I wonder would Robin van Persie be the same player he is today if Arsene Wenger had paid £60m for him eight seasons ago. I suspect it would have taken him some time to mature into the player he wasn’t instantly. And maybe Liverpool need to do more for these players, make them more comfortable. Surely any good Liverpool fan would challenge Carroll to a fight in a nightclub if they saw him out. Not because they wanted to fight him, but because they wanted to remind him of his home town of Sunderland.

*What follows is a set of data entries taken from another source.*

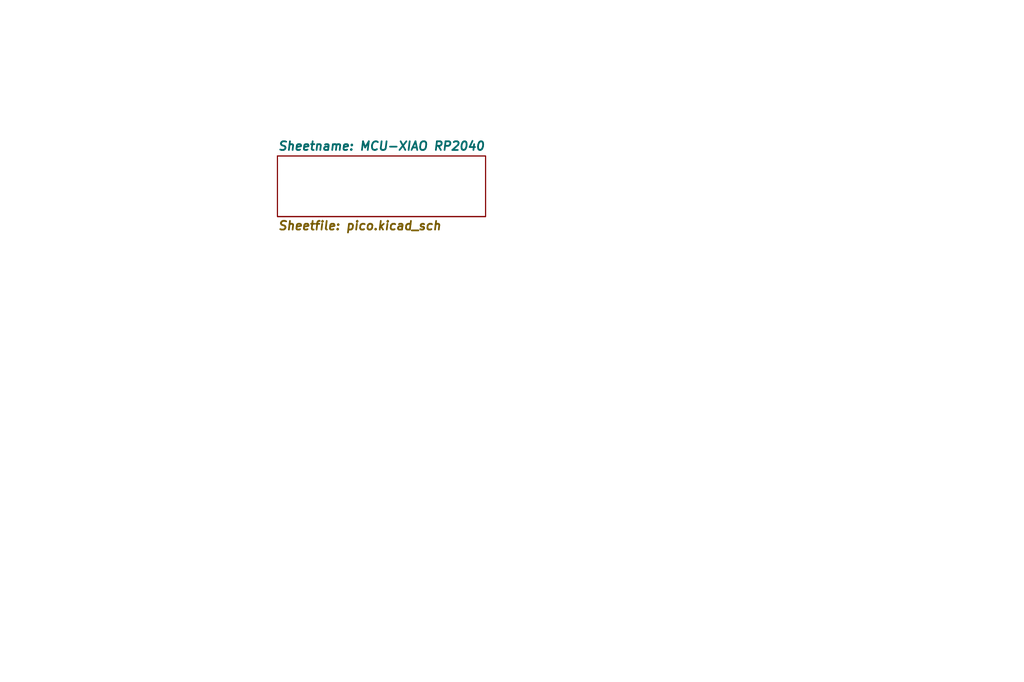
<source format=kicad_sch>
(kicad_sch (version 20230121) (generator eeschema)

  (uuid 67ad53b0-e724-4354-8add-ffbe056bca93)

  (paper "User" 150.012 99.9998)

  (title_block
    (date "2023-07-08")
  )

  (lib_symbols
  )


  (sheet (at 40.64 22.86) (size 30.48 8.89) (fields_autoplaced)
    (stroke (width 0.1524) (type solid))
    (fill (color 0 0 0 0.0000))
    (uuid 07c0a6ff-eef2-4578-b5db-f7e0ea607e3d)
    (property "Sheetname" "MCU-XIAO RP2040" (at 40.64 22.1484 0) (show_name)
      (effects (font (size 1.27 1.27) bold italic) (justify left bottom))
    )
    (property "Sheetfile" "pico.kicad_sch" (at 40.64 32.3346 0) (show_name)
      (effects (font (size 1.27 1.27) bold italic) (justify left top))
    )
    (instances
      (project "StepperMotor_module_V2_XIAO_RP2040"
        (path "/67ad53b0-e724-4354-8add-ffbe056bca93" (page "2"))
      )
    )
  )

  (sheet_instances
    (path "/" (page "1"))
  )
)

</source>
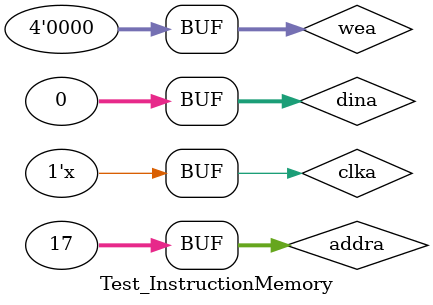
<source format=v>
`timescale 1ns / 1ps


module Test_InstructionMemory;

	// Inputs
	reg clka;
	reg [3:0] wea;
	reg [31:0] addra;
	reg [31:0] dina;

	// Outputs
	wire [31:0] douta;

	// Instantiate the Unit Under Test (UUT)
	InstructionMemory uut (
		.clka(clka), 
		.wea(wea), 
		.addra(addra), 
		.dina(dina), 
		.douta(douta)
	);

	initial begin
		// Initialize Inputs
		clka = 0;
		wea = 0;
		addra = 0;
		dina = 0;

		// Wait 100 ns for global reset to finish
		#100;
		addra = 1;
		#100;
		addra = 2;
		#100;
		addra = 3;
		#100;
		addra = 4;
		#100;
		addra = 5;
		#100;
		addra = 6;
		#100;
		addra = 7;
		#100;
		addra = 8;
		#100;
		addra = 9;
		#100;
		addra = 10;
		#100;
		addra = 11;
		#100;
		addra = 12;
		#100;
		addra = 13;
		#100;
		addra = 14;
		#100;
		addra = 15;
		#100;
		addra = 16;
		#100;
		addra = 17;

		// Add stimulus here

	end
      always #50 clka = !clka;      
endmodule


</source>
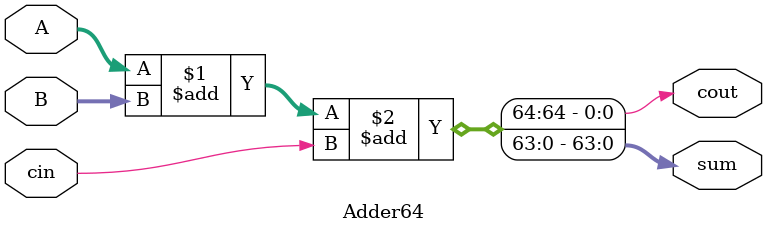
<source format=v>
module Adder64 (A, B, cin, sum, cout);
input [63:0] A, B;
input cin;
output [63:0] sum;
output cout;
assign {cout, sum} = A + B + cin;
endmodule

</source>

Clearly the lack of goals is a problem but the blame for that must fall on Luis Suarez. When you spend £29m on a player you expect instant results and much more quality than he has shown. Everyone knows the bigger the fee, the better the player. Perhaps if Suarez concentrated more on scoring rather than trying to make himself Carlos Controversy all the time Liverpool would be in a much better position. Kenny is absolutely right to feel let down by him and Suarez’s malign influence is spreading, witness the normally placid Pepe Reina filled with Uruguayan fueled rage as he stitched one on that Newcastle player yesterday.
A manager can only send his players out to win games, if they don’t then they’re obviously not carrying out his instructions. Perhaps in his time away from football Kenny might have taken on an eloctution teacher. I’m his biggest fan but his diction does leave something to be desired at times. If he’s guilty of anything it’s just mumbling his team talks in that impenetrable but lilting Scotch brogue of his, but for all the rest Dalglish is untouchable in my opinion.
The bottom line is that managers need time. Andre Vilas Boas didn’t get it at trigger happy Chelsea but Sir Alex Ferguson did at United, and look how they have reaped the rewards. Do people forget how long it took Wenger to win a trophy at Arsenal? What on earth do they expect Kenny Dalglish to do in such a short period of time? The fickle nature and short-termism of the modern football fan makes me sick to the very core of my being.
If winning a trophy and being in the FA Cup semi-final is considered a failure these days, then I’m afraid football has lost its soul, and the usually knowledgable scousers have fallen prey to the beast that lurks in the heart of the game. It is like that film where the Alien bursts out of the man’s stomach but instead of an Alien it will be the rotted corpse of Kenny Dalglish and I will say ‘I told you so’ as he is stillborn into a world which no longer understands him.